Where a line of the records contains the word "Internal", show that line.

= = =

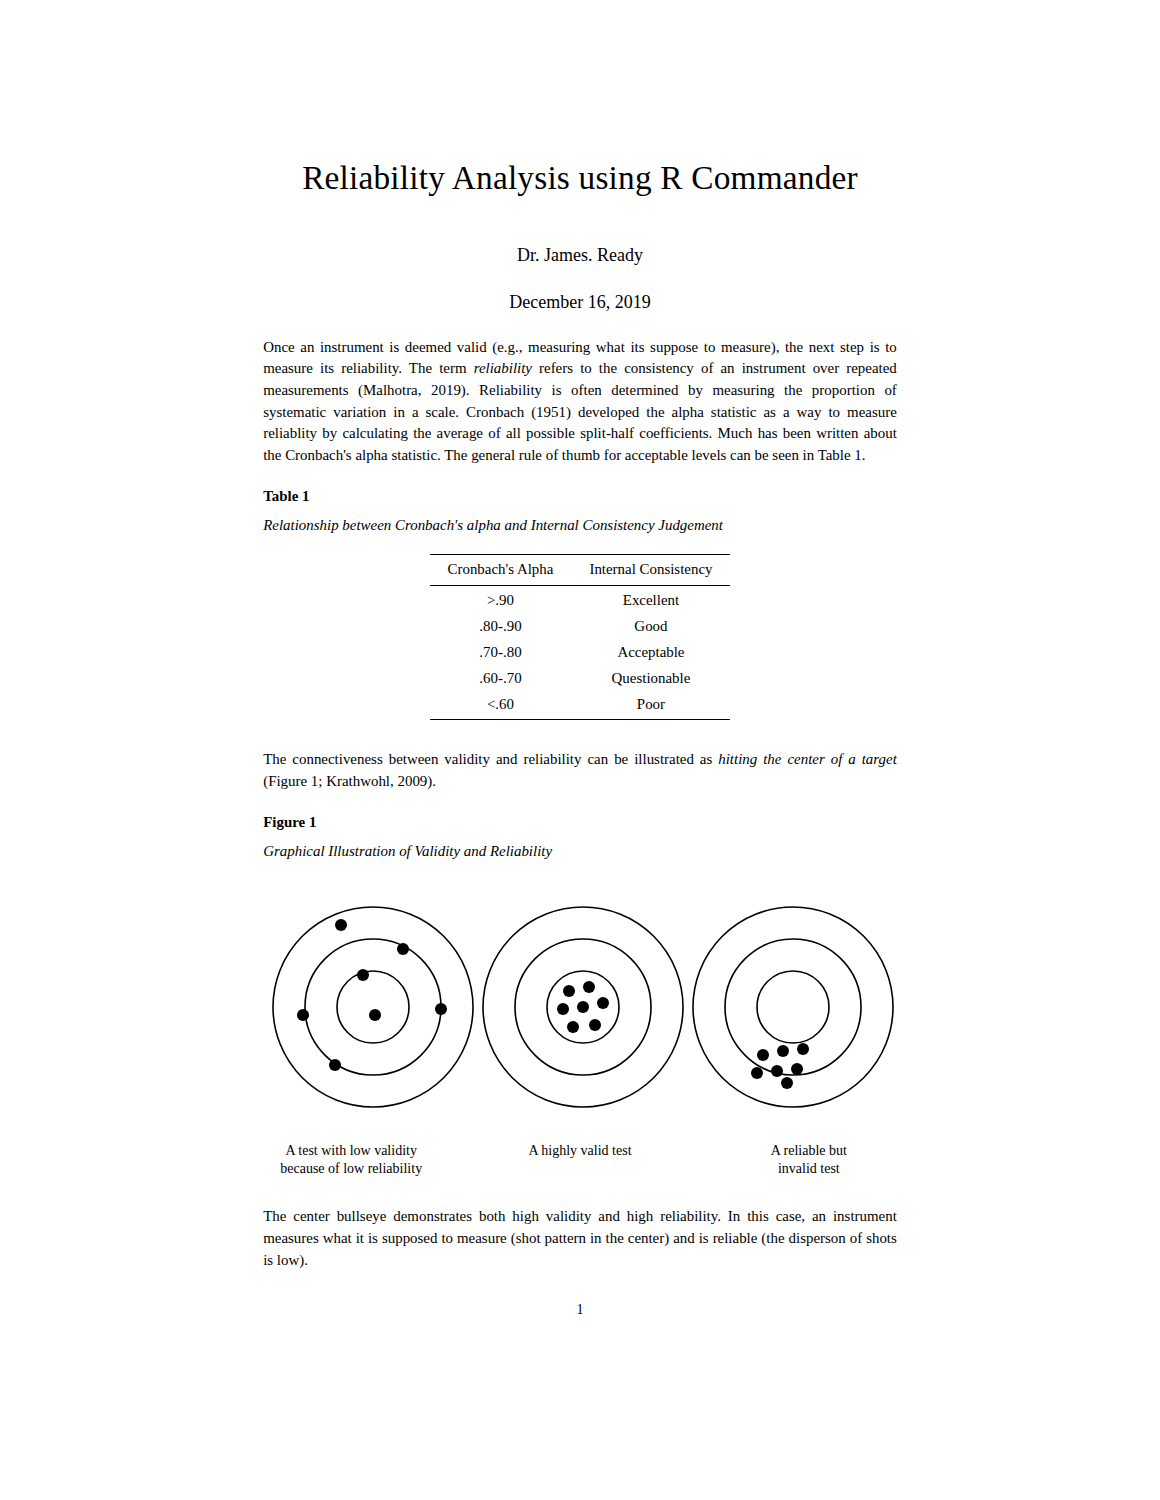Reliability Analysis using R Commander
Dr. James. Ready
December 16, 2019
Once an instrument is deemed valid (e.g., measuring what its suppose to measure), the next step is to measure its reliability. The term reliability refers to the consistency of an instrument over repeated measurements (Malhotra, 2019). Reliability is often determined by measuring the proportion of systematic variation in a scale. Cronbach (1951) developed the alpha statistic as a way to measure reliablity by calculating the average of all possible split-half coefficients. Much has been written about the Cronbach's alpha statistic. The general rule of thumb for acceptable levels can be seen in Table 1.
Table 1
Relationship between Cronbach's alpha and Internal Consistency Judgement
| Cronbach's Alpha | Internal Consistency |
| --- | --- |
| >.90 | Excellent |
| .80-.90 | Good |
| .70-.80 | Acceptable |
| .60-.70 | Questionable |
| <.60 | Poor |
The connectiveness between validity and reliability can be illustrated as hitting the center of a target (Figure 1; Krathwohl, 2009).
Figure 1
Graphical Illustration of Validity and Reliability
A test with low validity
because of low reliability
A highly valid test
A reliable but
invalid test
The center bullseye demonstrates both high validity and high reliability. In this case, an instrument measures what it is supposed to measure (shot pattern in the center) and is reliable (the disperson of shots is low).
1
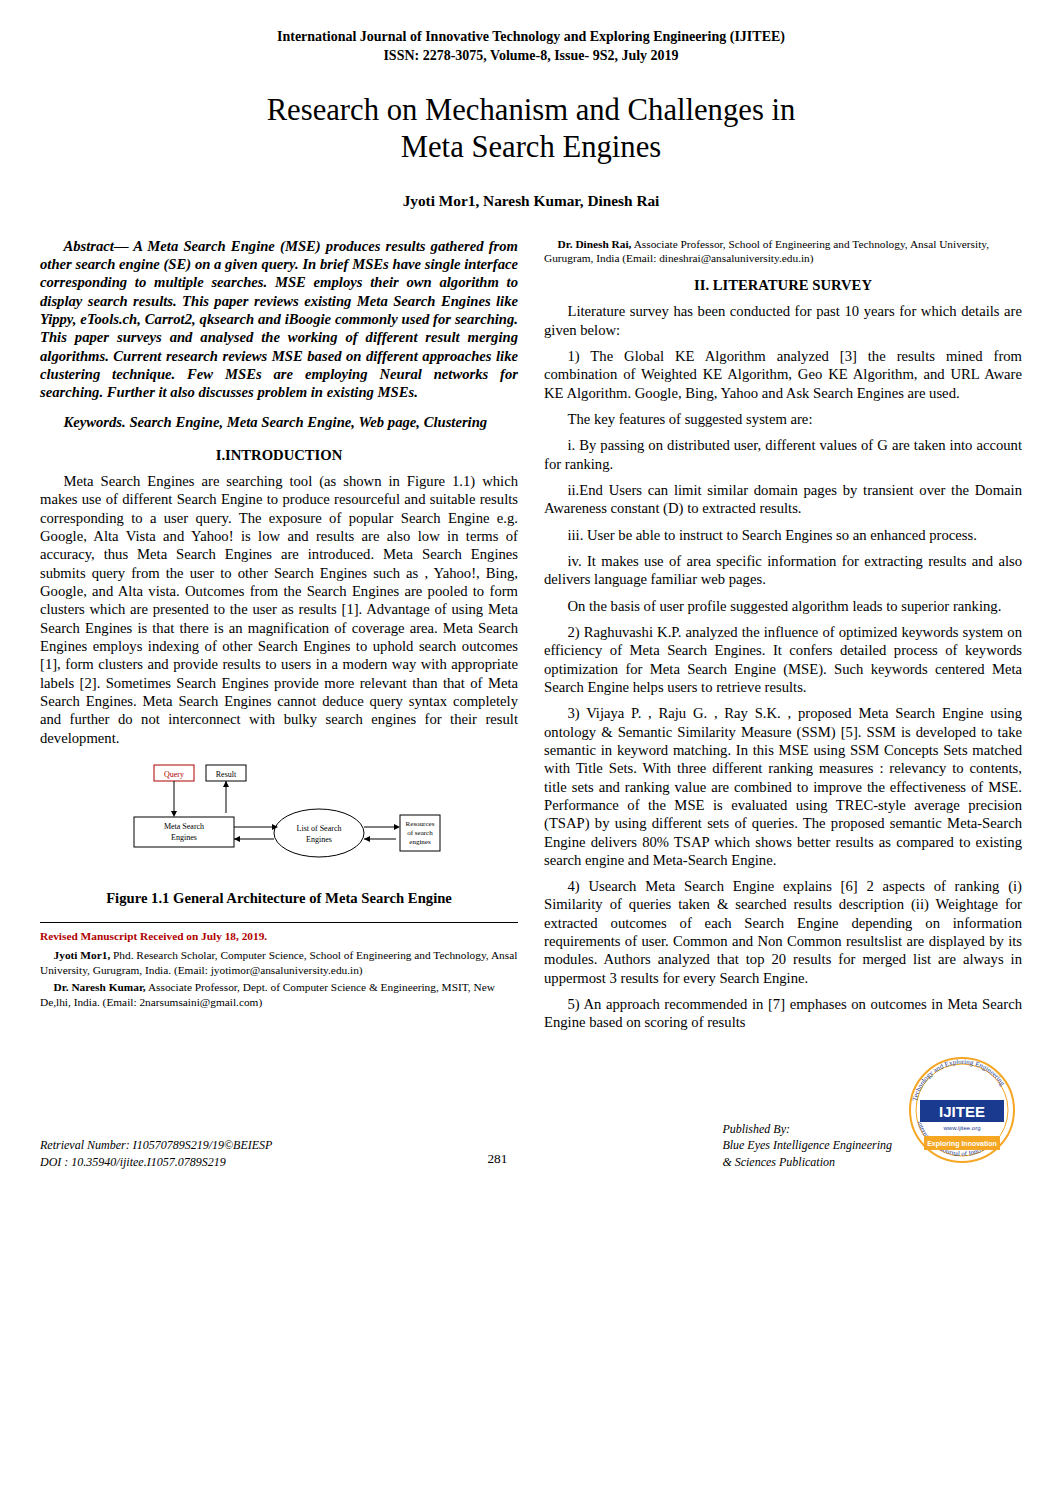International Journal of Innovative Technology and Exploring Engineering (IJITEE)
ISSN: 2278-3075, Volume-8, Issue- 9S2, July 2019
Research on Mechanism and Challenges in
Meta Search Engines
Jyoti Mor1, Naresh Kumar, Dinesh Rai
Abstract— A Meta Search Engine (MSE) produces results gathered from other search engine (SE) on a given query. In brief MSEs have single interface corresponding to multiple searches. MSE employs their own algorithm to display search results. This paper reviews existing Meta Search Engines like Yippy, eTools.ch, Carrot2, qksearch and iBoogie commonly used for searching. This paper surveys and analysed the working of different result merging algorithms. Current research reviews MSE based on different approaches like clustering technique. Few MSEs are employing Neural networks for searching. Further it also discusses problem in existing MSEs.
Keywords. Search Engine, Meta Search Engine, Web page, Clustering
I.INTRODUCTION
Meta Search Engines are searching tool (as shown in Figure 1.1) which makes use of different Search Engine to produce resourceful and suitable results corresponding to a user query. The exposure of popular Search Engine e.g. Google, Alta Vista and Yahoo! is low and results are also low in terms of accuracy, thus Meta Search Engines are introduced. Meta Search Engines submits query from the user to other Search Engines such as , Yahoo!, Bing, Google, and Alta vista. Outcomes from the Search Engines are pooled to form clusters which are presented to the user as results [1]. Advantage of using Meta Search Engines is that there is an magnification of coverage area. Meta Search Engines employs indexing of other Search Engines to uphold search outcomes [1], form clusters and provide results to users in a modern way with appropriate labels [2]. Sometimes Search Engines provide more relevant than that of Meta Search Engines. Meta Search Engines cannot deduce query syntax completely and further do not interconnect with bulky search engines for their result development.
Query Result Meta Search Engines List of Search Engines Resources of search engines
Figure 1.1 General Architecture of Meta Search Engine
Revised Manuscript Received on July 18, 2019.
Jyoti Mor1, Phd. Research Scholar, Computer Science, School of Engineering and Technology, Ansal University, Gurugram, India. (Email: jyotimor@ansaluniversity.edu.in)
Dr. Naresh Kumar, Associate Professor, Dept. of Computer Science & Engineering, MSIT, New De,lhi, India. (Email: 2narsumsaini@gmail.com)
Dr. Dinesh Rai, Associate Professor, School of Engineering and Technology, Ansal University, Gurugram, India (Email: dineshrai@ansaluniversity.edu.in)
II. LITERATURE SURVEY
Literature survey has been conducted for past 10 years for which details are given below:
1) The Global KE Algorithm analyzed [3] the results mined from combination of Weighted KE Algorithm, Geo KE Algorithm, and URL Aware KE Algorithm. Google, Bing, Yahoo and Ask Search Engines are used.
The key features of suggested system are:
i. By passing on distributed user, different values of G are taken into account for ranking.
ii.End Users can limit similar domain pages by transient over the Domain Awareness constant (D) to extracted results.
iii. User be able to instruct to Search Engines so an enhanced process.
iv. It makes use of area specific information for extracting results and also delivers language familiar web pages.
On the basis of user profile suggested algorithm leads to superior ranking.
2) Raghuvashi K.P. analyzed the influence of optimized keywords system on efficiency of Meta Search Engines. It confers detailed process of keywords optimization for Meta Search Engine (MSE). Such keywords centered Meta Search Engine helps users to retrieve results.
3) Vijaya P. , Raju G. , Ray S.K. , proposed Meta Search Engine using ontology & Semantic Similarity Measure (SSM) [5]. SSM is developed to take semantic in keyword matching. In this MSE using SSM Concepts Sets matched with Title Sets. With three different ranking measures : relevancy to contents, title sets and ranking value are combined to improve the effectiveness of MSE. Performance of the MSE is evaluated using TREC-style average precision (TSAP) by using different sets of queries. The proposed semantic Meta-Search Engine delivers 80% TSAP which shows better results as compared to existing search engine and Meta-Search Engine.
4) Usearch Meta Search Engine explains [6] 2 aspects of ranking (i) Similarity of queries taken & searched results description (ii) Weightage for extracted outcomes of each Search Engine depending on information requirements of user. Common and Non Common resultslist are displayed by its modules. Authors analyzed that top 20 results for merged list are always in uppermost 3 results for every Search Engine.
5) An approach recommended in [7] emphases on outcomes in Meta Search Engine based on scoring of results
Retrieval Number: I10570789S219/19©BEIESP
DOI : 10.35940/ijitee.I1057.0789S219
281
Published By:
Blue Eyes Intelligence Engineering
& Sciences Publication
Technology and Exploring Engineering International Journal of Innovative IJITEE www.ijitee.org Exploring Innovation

= = =

#### Answer to this task:
Relationship between Cronbach's alpha and Internal Consistency Judgement
| Cronbach's Alpha | Internal Consistency |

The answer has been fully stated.